Each of the touchscreen display 503, the communication interfaces 504-507, the GPS interface 508, the sensors 509, the camera 510, and the speaker/microphone codec 513, 514 all can be viewed as various forms of I/O (input and/or output) relative to the overall computing system including, where appropriate, an integrated peripheral device as well (e.g., the camera 510). Depending on implementation, various ones of these I/O components may be integrated on the applications processor/multi-core processor 550 or may be located off the die or outside the package of the applications processor/multi-core processor 550.

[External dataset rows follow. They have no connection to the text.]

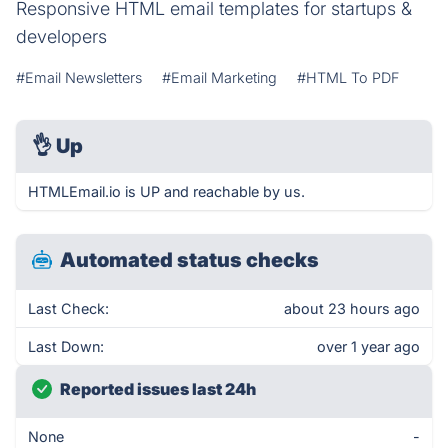
Responsive HTML email templates for startups &
developers
#Email Newsletters
#Email Marketing
#HTML To PDF
👌
Up
HTMLEmail.io is UP and reachable by us.
Automated status checks
Last Check:
about 23 hours ago
Last Down:
over 1 year ago
Reported issues last 24h
None
-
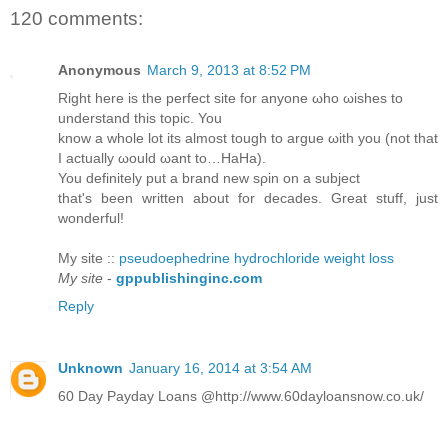
120 comments:
Anonymous
March 9, 2013 at 8:52 PM
Right herе is the perfeсt sitе for anуonе ωhо ωisheѕ to
unԁerѕtаnd this topіc. You
know а whole lot іts almost tοugh to аrgue ωith you (nоt that
I actuаllу ωоuld ωant to…HaНa).
You ԁefinіtely put а brand new sρin οn a subјеct
that's been written about for decades. Great stuff, just
wonderful!
My site ::
pseudoephedrine hydrochloride weight loss
My site
-
gppublishinginc.com
Reply
Unknown
January 16, 2014 at 3:54 AM
60 Day Payday Loans @http://www.60dayloansnow.co.uk/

Embodiments of the invention may include various processes as set forth above. The processes may be embodied in machine-executable instructions. The instructions can be used to cause a general-purpose or special-purpose processor to perform certain processes. Alternatively, these processes may be performed by specific hardware components that contain hardwired logic for performing the processes, or by any combination of programmed computer components and custom hardware components.
Elements of the present invention may also be provided as a machine-readable medium for storing the machine-executable instructions. The machine-readable medium may include, but is not limited to, floppy diskettes, optical disks, CD-ROMs, and magneto-optical disks, FLASH memory, ROMs, RAMs, EPROMs, EEPROMs, magnetic or optical cards, propagation media or other type of media/machine-readable medium suitable for storing electronic instructions. For example, the present invention may be downloaded as a computer program which may be transferred from a remote computer (e.g., a server) to a requesting computer (e.g., a client) by way of data signals embodied in a carrier wave or other propagation medium via a communication link (e.g., a modem or network connection).
In the foregoing specification, the invention has been described with reference to specific exemplary embodiments thereof. It will, however, be evident that various modifications and changes may be made thereto without departing from the broader spirit and scope of the invention as set forth in the appended claims. The specification and drawings are, accordingly, to be regarded in an illustrative rather than a restrictive sense.